Today I found out that the main cable provider in Africa won’t be broadcasting I Am Cait anymore, because the Nigerian Broadcast Commission has a problem with transgender representation. The same thing happened with I Am Jazz last year. This is upsetting, because Africa desperately needs to be exposed to more LGBT representation, but also because a South African company’s programming is effectively being censored across the whole continent because of ‘morality’ concerns in a single country.
Broadcasting I Am Cait apparently goes against the clause of Nigeria’s broadcast code that states that broadcasters “shall not transmit any material that is morally or socially unacceptable for public consumption”. Shows about trans people aren’t the only forms of media deemed unacceptable though. Songs like Anaconda and Drunk in Love have also been flagged as media that is not to be broadcast. Programs about sex education can be flagged as inappropriate if they contain information about sex toys or even condoms.
So clearly there are multiple issues with the way the Nigerian broadcast code flags media as obscene, but the issue of shows like I am Cait and I Am Jazz being pulled from the air needs special attention. By forcing television providers to stop broadcasting the show, the government is telling people that being trans is inherently morally reprehensible, and that there can’t be value in sharing the stories of trans people. Trans people in Africa lose what little representation they had, representation that in all likelihood would have changed negative attitudes towards trans people, an especially marginalised group across Africa.
Most African countries continue to criminalise being gay, or gender non-conforming, and Nigeria even bans activism and allyship. How will attitudes or laws ever change if we can’t even see the most basic representation in the media? The people involved in the decision making process leading to the shows being banned here act as if the shows are some kind of propaganda, designed to make us all want to move away from the gender we were assigned at birth. As if the concept of being gender non-conforming couldn’t occur to Africans without input from the West, and once they give us the idea we’ll all be bound to declare ourselves trans.
But that’s simply not how it works. Anyone who feels uncomfortable about the gender society has assigned them based on their biological sex is going to feel that way whether or not they can watch Caitlyn Jenner go about her life. What we can actually change is the transphobia that is so rampant in Africa, by showing people that trans people are just people. Not evil, or predatory, just people who want to go about their daily lives with the same amount of basic respect afforded to cisgender people.
Not to mention, the whole idea that Africans are super heterosexual and always cisgender is an ugly vestige of colonialism. White people needed to justify lynching black men, so they accused them of raping white women and constructed this idea of the hypersexual black man. This also allowed for the convenient sexualisation of black women, which was used to justify white men’s rape of black women. The fact that African leaders are now perpetuating this idea is unsettling to say the least.

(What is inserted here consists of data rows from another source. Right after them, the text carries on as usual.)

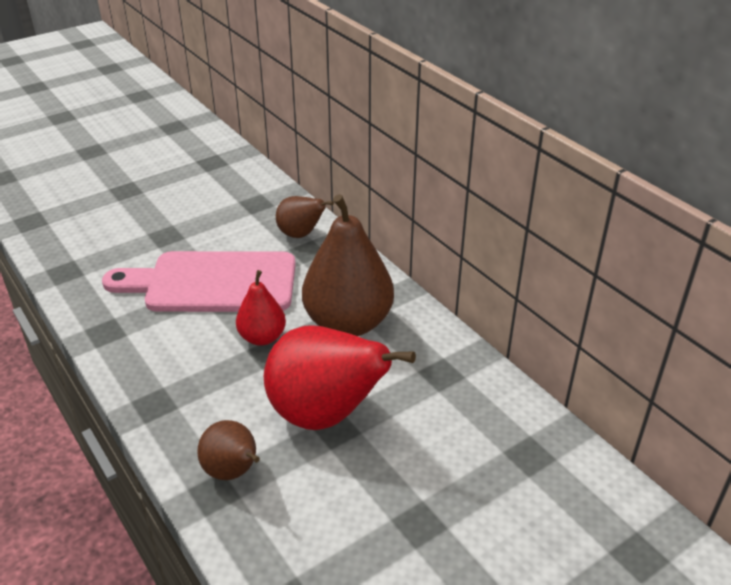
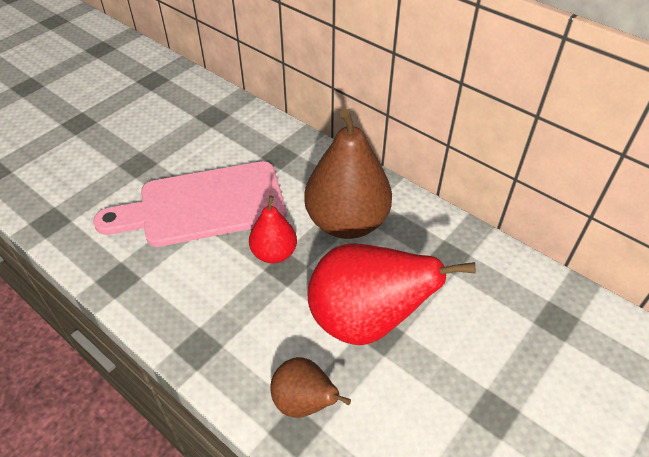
camera: 15 degrees left, 10 degrees up
brown pear [276,196,334,238] -> none

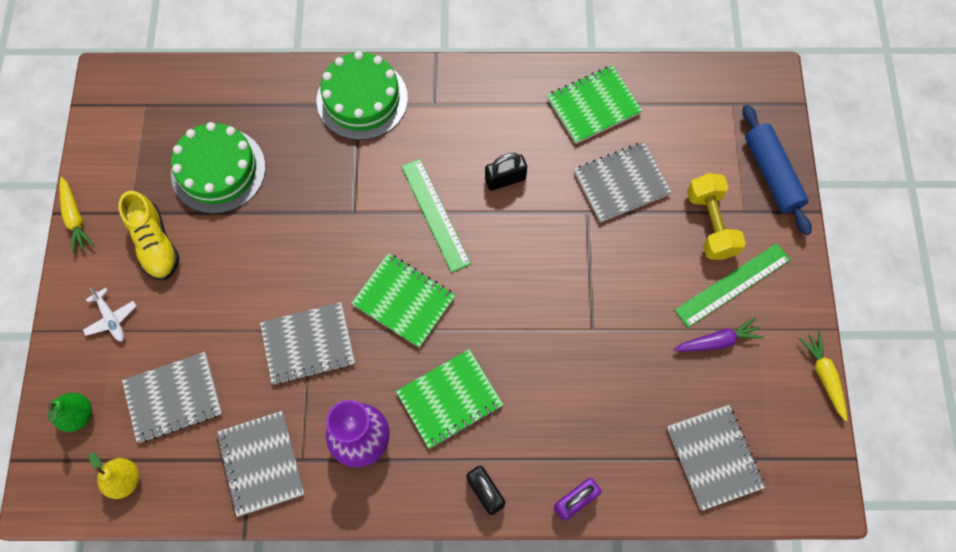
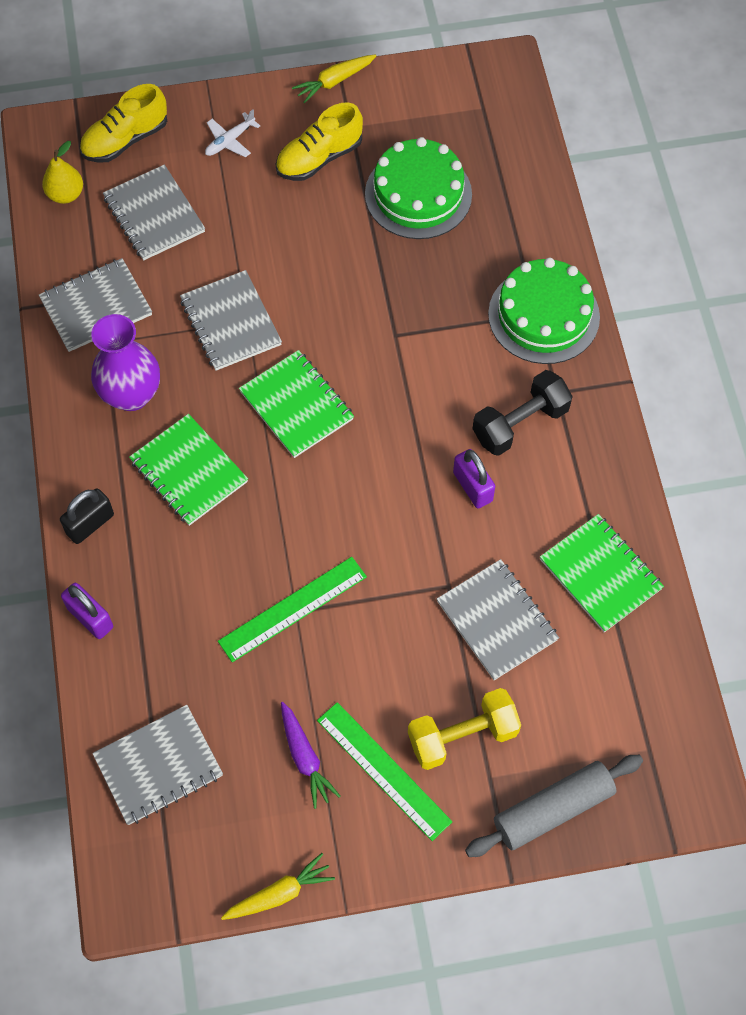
camera: 80 degrees right, 5 degrees down
green pear [48,393,92,432] -> yellow shoe [79,84,167,163]
green notebook [351,253,455,348] -> green notebook turned 60 degrees counterclockwise [239,350,354,458]
green ruler [401,159,471,273] -> green ruler moved to [218,557,367,662]
black padlock [485,153,527,191] -> purple padlock [453,449,495,508]
blue rolling pin [743,105,812,235] -> grey rolling pin [465,755,643,857]
none -> black dumbbell [472,370,573,456]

Most upsetting to me is the fact that the cable provider bowed to Nigeria’s wishes so easily, and changed programming across the continent as a result. Even if they had to pull the shows in Nigeria, I wish they would have continued to show them in other countries. The LGBT community gets so little positive representation in Africa, whereas I’ve seen multiple movies on TV about the ‘evils’ of lesbian women. An even stronger position would have been to refuse to pull the shows in Nigeria, unless they pulled the channels the shows are broadcast on, or stopped broadcasting to Nigeria altogether, but I understand why they might not have wanted to take that stance. I can only hope that slowly, we can develop ways to increase trans and general LGBT visibility in Africa until we’re all seen as equals.